Freedom’s Farm Centre in Wadi Al-Natroun opened its doors to the public in 1995. With its 140 beds, eight classrooms, swimming pool, football pitch and 6,000 olive trees, it has become the gold standard for all rehab centres in the Middle East. Still they have kept their fees as low as possible and offer discounts when they can.

Treatment lasts six months and costs between LE3,500 and 12,000 depending on the number of people sharing a bedroom and their ability to pay. Of the average 1,200 addicts that go through Freedom’s programme each year, the centre can afford to treat only 300 at a discount and 100 free of charge. As for outside funding, Al-Kharrat explains that it’s pretty much a blanket policy of international agencies never to fund treatment, only prevention.

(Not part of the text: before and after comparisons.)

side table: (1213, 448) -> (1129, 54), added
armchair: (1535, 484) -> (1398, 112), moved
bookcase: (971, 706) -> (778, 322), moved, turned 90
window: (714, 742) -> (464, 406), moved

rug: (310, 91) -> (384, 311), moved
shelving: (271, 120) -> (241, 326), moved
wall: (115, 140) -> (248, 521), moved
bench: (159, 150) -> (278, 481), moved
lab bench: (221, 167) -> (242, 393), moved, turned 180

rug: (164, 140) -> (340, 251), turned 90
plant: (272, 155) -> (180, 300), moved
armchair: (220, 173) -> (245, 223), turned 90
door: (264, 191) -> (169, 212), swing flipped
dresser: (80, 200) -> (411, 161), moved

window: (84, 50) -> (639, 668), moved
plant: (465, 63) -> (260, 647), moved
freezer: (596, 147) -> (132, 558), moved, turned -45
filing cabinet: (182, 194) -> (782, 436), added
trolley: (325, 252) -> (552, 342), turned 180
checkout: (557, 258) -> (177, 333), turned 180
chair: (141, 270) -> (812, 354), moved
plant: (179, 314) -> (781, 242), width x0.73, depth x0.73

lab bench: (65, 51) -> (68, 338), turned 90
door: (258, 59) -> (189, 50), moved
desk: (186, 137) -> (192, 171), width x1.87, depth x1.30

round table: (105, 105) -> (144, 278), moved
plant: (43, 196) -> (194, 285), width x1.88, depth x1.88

The recovery approach offered by Freedom is still inspired by the Twelve Steps, combined with therapy and education. And here’s the kicker. Since 2000, Freedom has also trained people to become professional addiction workers. Many of the centre’s former addicts, like Sherif, have thus trained to become specialists working in the same programme.

Through Freedom’s training arm, known as the International Substance Abuse Addiction Centre of Studies, or ISSACS, hundreds of professional addiction workers have received training and are now qualified to work in drug-rehabilitation facilities around the region. In Egypt alone, nearly 60 centres for narcotics-related treatment, outreach, or counselling exist. All are operated by graduates of ISSACS.

This is quite a revolution. Before the 1990s, the medical community in Egypt had no concept of a group-based therapeutic approach to addiction. Even today, the Ministry of Health does not recognise addiction treatment as an independent branch of healthcare.

For government health officials, the idea of helping a former addict through rehabilitation is too un-medical, so to speak. It is not what doctors do. Serious facilities lock addicts in a ward, give them prescription drugs to get them off street drugs, and release them only upon doctors’ orders. They don’t have facilities that look like summer camps, and they don’t allow addicts to leave if they change their mind. Treatment minus coercion just doesn’t make sense to the mainstream medical community in this country.

At Freedom, the idea of a patient, in the sense of someone who should take his medicine and do what the doctor says, doesn’t apply. Addicts are not seen as patients, but rather as willing guests. They are expected to form bonds, friendships, and learn how to look at themselves and the world in a different way. They are also free to leave if they choose. The Freedom programme aims to build trust, not negate it, as the mainstream medical approach tends to do.

When Al-Kharrat explained his method to the mental health officials inspecting his facility, they simply didn’t get it. Either you confine addicts to a ward and lock the door, he was told, or you have no business dealing with them.

After some negotiations, it was agreed that Freedom would operate under a convalescence home licence. The irony here, Al-Kharrat said, is that most government-approved addiction treatment facilities are run by doctors with no real training in this specialisation.

This is why Al-Kharrat’s work is as much about advocacy as it is about rehabilitation. He contends that people who work with addicts should be trained and licensed to deal with addiction. They should have their own syndicate, their own regulations, and their own regulatory bodies. As a member of the Shura Council he has submitted a bill to that effect and is hopeful that it will become law. If so, the treatment of addiction in Egypt will finally be recognised as the specialised field it is.